Monde

Cette start-up veut remplacer les épiceries de quartier par des distributeurs

Temps de lecture : 2 min

Une boîte remplie de denrées non-périssables sera placée dans les halls d'immeubles et pourra être ouverte via une application mobile.

Epicerie à Brooklyn | SHAWN HOKE via Flickr CC License by
Epicerie à Brooklyn | SHAWN HOKE via Flickr CC License by

Et si on pouvait remplacer les épiceries de quartier par des boîtes contrôlées via application mobile? C'est le rêve de Paul McDonald et Ashwath Rajan, deux anciens de Google qui viennent d'annoncer le lancement de Bodega, un distributeur qui permet de se ravitailler en chips, tampons et chocolat sans avoir à sortir de son immeuble ou interagir avec un être humain.

Leur start-up a déjà levé 2,5 millions de dollars et trente Bodegas ont été installées dans la région de San Francisco, dans des halls d'immeuble, bureaux, campus et salles de gym.

Une application permet d'ouvrir la boîte et des caméras enregistrent ce que vous avez choisi avant d'initier un prélèvement automatique de votre carte de crédit. Le co-fondateur de la start-up imagine déjà la fin de la notion de boutique:

«À terme, il n'y aura plus besoin d'espaces de shopping centralisés, car il y aura cent mille Bodegas un peu partout, avec toujours une à trente mètres de vous».

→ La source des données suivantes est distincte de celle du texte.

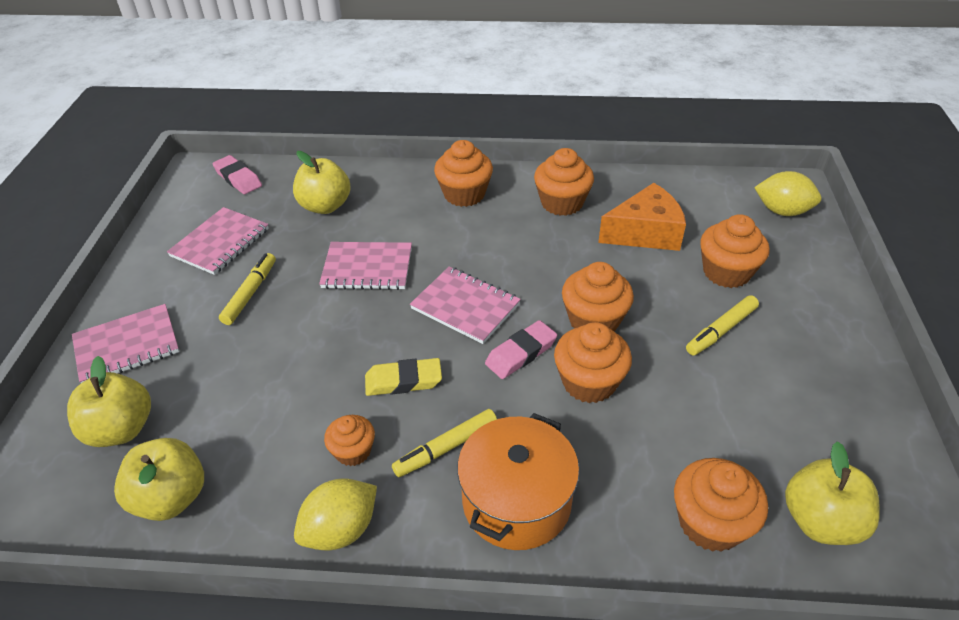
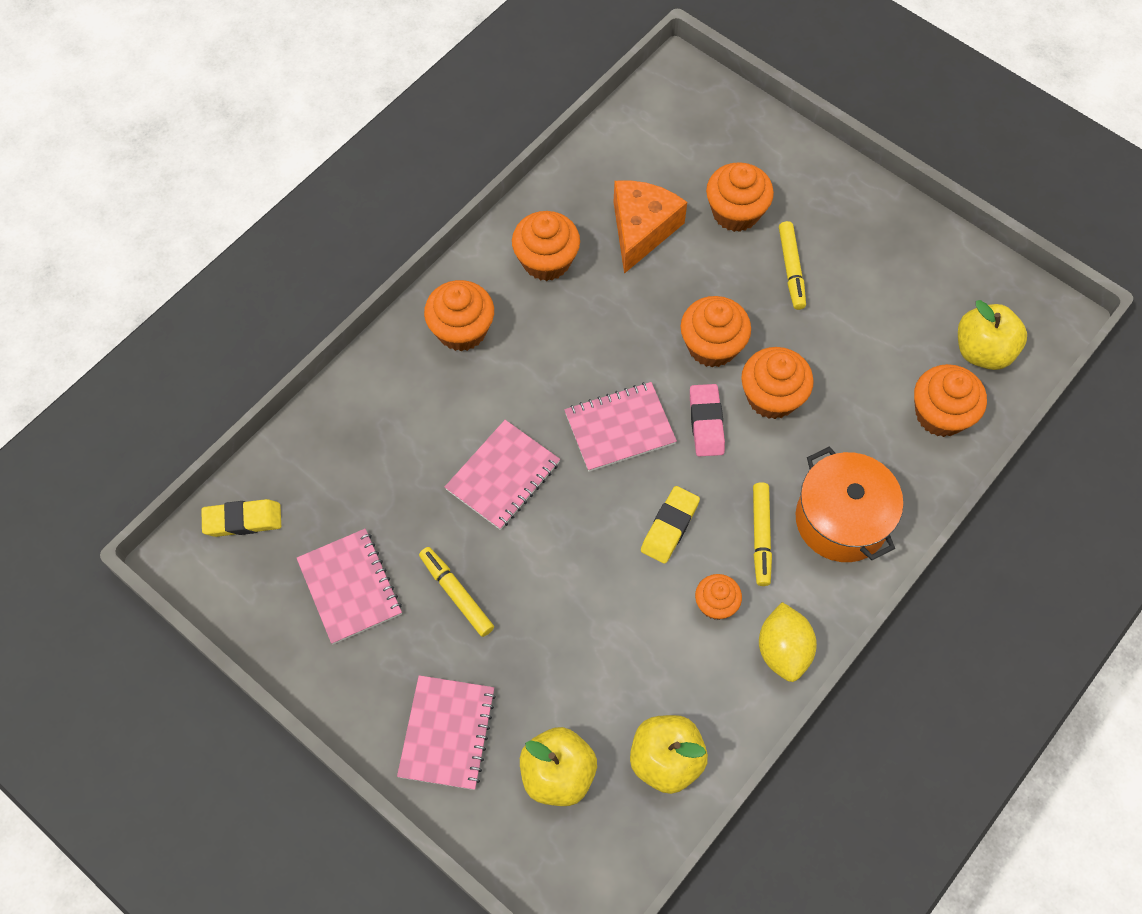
camera: 55 degrees left, 20 degrees up
(238, 178) = (243, 520): pink eraser -> yellow eraser
(325, 206) = (371, 462): yellow apple -> none
(782, 211) = (700, 111): yellow lemon -> none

Le système analyse quels produits sont les plus populaires dans tel immeuble et adapte ainsi son offre (qui n'inclut pour l'instant que des produits non-périssables).

Bodega «cats»

Un des problèmes du Bodega de la Silicon Valley, c'est que les gens préfèrent pour l'instant leur vraie bodega de quartier, le nom des épiceries de proximité aux États-Unis. Elles sont souvent ouvertes toute la nuit et tenues par des commerçants d'origine immigrée. On y trouve un peu de tout: des bières, des journaux, du papier toilette, mais aussi du café et des sandwichs.

Interviewé par Fast Company, le président de la Chambre de Commerce hispanique de New York a vivement critiqué le concept, accusant Bodega de menacer les emplois des véritables propriétaires de bodegas. Il a dit qu'il ferait son tout son possible pour empêcher l'implantation de ces distributeurs.

«Les vraies bodegas, c'est de l'interaction humaine dans une communauté, c'est quelqu'un que vous connaissez, qui vous dit bonjour et prépare votre sandwich préféré», explique Frank Garcia.

En règle générale, l'accueil fait à Bodega a été très critique.

«La Silicon Valley consacre beaucoup de temps et d'argent soit à faire perdre des emplois aux gens, soit à "régler" des problèmes inexistants», a écrit le journaliste de Slate.com Jamelle Bouie.

Les bodegas de quartier sont aussi connues pour leurs chats, les «bodega cats», qui ont de nombreux fans. L'agence de la mairie de New York qui s'occupe du développement des petites entreprises a tweeté pour les défendre:

«Nous soutenons les chats de bodega (et leurs propriétaires) en faveur des entreprises locales de proximité».